(Saved data entries)
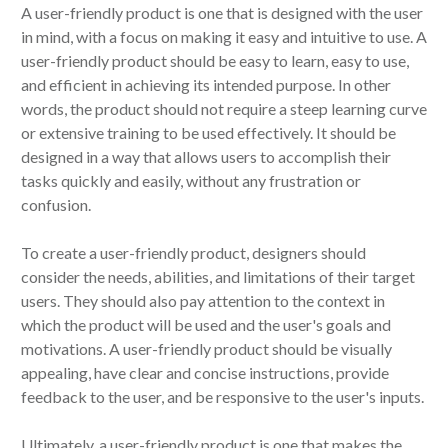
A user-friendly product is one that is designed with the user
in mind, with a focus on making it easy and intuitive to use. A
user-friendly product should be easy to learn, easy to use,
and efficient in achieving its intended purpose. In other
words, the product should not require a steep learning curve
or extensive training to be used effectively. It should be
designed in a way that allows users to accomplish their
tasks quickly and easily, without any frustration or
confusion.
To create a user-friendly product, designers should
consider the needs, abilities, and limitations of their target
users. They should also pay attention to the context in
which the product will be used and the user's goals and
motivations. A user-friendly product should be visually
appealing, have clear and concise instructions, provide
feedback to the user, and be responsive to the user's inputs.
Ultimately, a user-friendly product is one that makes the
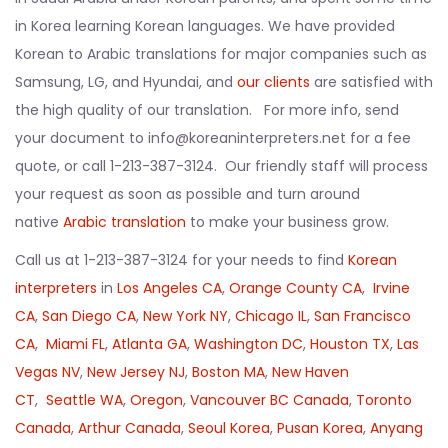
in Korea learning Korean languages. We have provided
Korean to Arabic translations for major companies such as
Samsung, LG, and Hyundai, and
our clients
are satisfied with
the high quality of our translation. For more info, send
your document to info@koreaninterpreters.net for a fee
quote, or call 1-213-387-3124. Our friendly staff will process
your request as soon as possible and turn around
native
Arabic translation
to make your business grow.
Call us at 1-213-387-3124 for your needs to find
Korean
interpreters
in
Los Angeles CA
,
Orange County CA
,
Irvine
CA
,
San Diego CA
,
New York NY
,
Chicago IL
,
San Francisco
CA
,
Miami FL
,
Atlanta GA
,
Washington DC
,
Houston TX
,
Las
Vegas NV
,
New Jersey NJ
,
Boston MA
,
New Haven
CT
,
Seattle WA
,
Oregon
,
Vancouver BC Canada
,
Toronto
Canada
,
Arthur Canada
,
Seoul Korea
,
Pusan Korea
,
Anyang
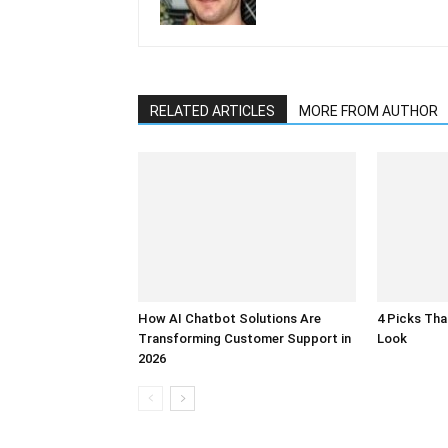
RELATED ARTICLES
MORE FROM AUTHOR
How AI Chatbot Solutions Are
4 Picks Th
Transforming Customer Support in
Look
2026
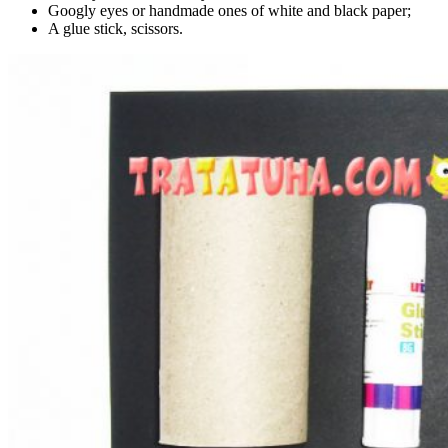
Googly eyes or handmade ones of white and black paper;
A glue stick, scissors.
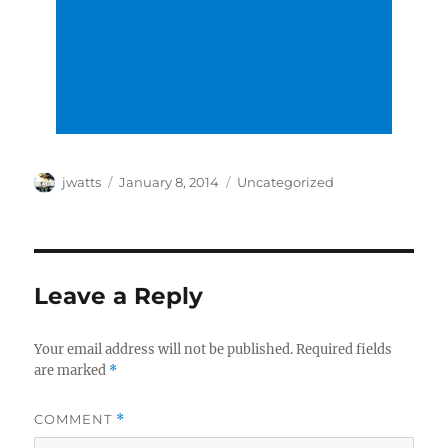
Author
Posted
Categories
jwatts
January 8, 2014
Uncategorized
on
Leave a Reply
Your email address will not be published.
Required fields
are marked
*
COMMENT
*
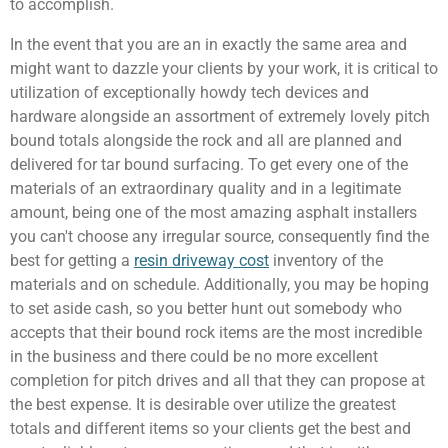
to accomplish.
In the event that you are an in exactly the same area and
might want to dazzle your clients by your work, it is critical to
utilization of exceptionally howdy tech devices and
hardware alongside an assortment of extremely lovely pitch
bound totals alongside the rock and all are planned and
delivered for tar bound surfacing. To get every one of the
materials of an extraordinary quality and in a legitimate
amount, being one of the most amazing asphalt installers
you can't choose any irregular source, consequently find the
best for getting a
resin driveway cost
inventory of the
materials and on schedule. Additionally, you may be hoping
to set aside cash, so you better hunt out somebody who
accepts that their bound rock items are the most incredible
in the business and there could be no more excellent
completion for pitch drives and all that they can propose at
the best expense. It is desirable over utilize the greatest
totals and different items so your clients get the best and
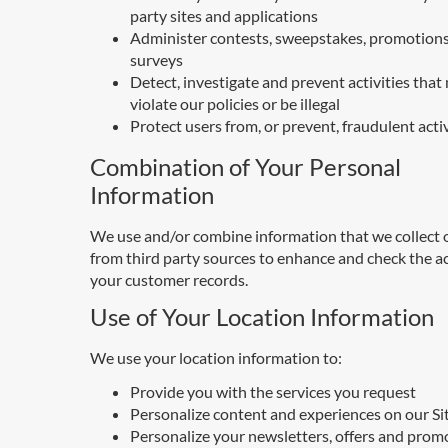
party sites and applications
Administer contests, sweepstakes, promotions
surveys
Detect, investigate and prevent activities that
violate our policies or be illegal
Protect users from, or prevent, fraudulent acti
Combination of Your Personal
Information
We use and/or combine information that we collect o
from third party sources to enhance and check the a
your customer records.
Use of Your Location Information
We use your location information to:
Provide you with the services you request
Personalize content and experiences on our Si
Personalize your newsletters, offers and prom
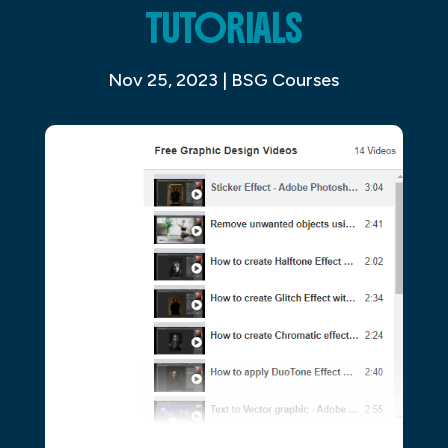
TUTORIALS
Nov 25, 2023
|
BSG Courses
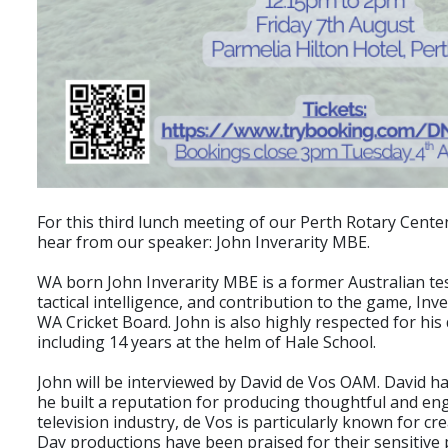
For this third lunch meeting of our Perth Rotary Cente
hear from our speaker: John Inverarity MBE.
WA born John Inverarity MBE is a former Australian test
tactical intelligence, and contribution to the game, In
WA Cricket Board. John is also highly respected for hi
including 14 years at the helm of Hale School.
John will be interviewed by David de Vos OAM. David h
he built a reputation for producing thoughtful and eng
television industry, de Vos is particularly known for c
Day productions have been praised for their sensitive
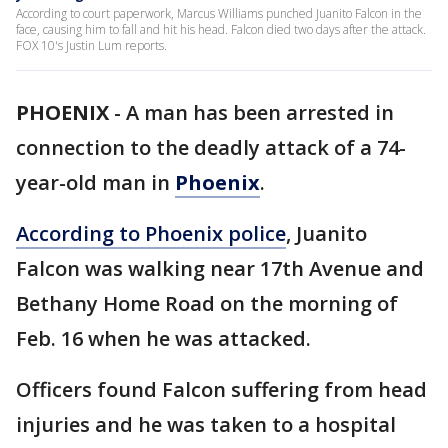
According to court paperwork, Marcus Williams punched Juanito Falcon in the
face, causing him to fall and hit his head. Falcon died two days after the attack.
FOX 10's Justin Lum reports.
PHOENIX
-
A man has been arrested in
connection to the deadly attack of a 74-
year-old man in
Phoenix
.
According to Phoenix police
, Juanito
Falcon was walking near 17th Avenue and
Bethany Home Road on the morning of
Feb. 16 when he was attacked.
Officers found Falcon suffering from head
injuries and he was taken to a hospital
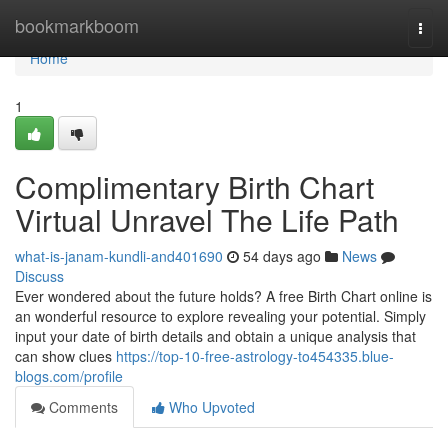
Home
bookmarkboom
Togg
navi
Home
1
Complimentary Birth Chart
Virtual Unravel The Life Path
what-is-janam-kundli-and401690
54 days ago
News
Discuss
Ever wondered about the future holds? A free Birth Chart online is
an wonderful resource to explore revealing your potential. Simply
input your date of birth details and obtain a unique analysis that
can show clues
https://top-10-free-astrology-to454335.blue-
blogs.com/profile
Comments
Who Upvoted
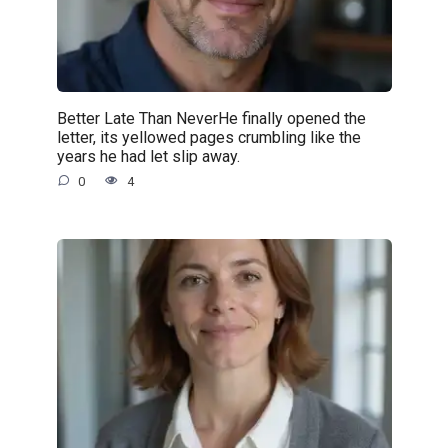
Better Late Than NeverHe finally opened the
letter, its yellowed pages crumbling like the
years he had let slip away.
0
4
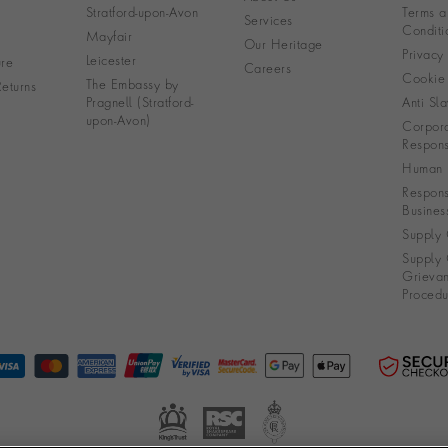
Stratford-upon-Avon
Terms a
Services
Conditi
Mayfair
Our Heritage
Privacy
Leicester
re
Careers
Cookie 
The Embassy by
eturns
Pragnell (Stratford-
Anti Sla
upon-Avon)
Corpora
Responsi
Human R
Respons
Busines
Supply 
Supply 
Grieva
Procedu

** Task goal **
Transcribe exactly and only the lines from the top of the records through the line containing "or extensive training", inclusive, and do not copy the pictures.

** Written answer **
A user-friendly product is one that is designed with the user
in mind, with a focus on making it easy and intuitive to use. A
user-friendly product should be easy to learn, easy to use,
and efficient in achieving its intended purpose. In other
words, the product should not require a steep learning curve
or extensive training to be used effectively. It should be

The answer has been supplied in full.